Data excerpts
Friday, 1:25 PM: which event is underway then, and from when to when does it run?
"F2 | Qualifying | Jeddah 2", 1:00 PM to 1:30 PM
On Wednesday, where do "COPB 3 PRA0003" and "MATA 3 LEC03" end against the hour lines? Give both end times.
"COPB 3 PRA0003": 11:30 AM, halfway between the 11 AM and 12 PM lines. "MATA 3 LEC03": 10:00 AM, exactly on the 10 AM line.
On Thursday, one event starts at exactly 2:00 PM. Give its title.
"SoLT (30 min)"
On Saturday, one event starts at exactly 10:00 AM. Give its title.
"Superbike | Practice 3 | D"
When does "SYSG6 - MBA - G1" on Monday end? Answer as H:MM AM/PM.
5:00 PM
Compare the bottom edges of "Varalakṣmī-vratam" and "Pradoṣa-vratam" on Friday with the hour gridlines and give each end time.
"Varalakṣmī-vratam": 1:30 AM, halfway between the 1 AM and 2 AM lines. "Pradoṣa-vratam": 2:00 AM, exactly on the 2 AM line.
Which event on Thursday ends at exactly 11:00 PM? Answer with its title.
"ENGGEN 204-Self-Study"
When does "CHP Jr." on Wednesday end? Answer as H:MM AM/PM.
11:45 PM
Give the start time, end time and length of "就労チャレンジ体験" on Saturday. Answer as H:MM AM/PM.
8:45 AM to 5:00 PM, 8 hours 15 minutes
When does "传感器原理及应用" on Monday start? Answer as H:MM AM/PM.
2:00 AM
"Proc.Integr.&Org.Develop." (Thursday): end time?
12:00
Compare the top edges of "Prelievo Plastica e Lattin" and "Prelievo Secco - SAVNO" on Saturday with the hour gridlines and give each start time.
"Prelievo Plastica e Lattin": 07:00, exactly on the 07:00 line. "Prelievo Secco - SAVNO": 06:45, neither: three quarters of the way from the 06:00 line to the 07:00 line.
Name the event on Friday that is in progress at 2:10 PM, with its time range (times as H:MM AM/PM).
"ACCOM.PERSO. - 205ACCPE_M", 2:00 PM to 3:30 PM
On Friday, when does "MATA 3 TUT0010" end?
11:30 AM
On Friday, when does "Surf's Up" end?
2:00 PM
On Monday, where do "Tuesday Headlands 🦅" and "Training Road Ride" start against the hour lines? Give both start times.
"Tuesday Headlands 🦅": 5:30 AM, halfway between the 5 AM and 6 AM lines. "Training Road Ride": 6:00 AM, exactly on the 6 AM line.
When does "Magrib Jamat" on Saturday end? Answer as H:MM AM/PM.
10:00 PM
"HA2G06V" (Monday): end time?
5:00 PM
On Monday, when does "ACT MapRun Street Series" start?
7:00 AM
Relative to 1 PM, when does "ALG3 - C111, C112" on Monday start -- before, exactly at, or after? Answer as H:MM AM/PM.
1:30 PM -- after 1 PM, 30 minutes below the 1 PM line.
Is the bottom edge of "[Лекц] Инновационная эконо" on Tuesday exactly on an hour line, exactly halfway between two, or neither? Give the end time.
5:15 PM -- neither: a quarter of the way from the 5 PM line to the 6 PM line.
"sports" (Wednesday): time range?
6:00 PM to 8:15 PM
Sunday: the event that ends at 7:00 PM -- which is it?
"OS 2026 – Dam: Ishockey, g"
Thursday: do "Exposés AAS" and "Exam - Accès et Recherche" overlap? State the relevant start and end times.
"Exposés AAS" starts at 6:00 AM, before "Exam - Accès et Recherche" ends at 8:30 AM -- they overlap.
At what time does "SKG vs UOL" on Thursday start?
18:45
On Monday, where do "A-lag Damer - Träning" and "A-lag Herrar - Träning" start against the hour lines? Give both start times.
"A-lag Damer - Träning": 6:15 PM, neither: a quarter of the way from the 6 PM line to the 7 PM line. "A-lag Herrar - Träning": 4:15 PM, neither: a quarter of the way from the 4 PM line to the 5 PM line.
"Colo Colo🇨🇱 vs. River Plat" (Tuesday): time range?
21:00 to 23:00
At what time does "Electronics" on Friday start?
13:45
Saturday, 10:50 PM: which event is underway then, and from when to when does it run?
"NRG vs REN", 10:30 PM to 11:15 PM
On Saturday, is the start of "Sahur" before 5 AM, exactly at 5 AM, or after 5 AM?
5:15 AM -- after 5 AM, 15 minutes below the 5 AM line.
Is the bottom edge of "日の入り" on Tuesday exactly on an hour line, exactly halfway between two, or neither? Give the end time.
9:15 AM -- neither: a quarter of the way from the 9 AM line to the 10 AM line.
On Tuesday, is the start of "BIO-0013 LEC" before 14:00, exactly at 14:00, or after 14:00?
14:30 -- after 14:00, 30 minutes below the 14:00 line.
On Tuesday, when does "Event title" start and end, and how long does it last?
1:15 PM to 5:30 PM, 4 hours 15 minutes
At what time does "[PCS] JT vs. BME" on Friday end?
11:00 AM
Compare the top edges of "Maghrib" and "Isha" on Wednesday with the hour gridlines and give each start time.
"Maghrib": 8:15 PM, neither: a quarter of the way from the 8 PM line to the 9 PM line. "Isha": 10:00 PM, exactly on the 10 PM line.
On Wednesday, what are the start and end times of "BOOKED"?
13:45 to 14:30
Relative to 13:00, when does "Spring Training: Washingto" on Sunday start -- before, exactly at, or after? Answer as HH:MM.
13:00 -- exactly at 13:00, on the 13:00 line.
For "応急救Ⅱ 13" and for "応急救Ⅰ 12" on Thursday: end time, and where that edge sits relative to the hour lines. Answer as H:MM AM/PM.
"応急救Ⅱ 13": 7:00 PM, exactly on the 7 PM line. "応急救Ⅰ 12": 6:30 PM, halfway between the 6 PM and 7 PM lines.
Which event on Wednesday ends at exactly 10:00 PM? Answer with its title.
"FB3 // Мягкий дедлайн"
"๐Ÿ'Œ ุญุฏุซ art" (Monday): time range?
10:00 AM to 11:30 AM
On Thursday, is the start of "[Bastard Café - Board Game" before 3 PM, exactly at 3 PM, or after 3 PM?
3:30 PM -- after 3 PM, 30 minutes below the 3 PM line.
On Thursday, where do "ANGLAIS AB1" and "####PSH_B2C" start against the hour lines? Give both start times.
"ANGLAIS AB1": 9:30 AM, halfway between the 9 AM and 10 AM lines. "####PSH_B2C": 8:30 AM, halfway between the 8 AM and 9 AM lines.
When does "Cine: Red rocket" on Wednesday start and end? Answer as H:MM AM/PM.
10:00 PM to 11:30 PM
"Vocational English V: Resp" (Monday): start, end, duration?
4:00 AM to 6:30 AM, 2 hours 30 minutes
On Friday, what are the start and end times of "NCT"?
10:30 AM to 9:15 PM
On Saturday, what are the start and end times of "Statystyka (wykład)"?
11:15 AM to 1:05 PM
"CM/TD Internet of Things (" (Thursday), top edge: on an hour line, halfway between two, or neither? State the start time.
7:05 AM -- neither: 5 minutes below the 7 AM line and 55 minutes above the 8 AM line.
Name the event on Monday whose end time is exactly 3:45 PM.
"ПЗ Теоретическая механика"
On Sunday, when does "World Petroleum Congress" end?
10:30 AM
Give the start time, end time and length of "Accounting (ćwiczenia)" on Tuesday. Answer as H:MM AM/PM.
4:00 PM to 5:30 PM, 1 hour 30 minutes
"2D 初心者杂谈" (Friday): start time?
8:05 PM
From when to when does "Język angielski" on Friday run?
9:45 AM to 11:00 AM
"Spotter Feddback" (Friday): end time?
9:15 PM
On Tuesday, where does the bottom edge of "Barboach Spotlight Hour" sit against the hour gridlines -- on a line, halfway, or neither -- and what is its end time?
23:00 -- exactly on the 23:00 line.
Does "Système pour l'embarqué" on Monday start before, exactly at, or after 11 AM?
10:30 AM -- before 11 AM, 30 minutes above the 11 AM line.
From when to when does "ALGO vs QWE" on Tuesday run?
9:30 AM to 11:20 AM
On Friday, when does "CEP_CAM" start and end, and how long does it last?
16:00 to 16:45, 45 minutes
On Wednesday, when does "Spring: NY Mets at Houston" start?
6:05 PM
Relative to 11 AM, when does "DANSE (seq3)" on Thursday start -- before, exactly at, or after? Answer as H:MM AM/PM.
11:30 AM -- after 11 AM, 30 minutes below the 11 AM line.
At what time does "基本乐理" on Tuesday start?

### [Task goal]
Starting at the line that contains "after 11 AM?" and continuing to the end of the rows, write those lines out again. Switch "Tuesday" to "Wednesday" and leave everything else unchanged.

### [Solution to the exercise]
Does "Système pour l'embarqué" on Monday start before, exactly at, or after 11 AM?
10:30 AM -- before 11 AM, 30 minutes above the 11 AM line.
From when to when does "ALGO vs QWE" on Wednesday run?
9:30 AM to 11:20 AM
On Friday, when does "CEP_CAM" start and end, and how long does it last?
16:00 to 16:45, 45 minutes
On Wednesday, when does "Spring: NY Mets at Houston" start?
6:05 PM
Relative to 11 AM, when does "DANSE (seq3)" on Thursday start -- before, exactly at, or after? Answer as H:MM AM/PM.
11:30 AM -- after 11 AM, 30 minutes below the 11 AM line.
At what time does "基本乐理" on Wednesday start?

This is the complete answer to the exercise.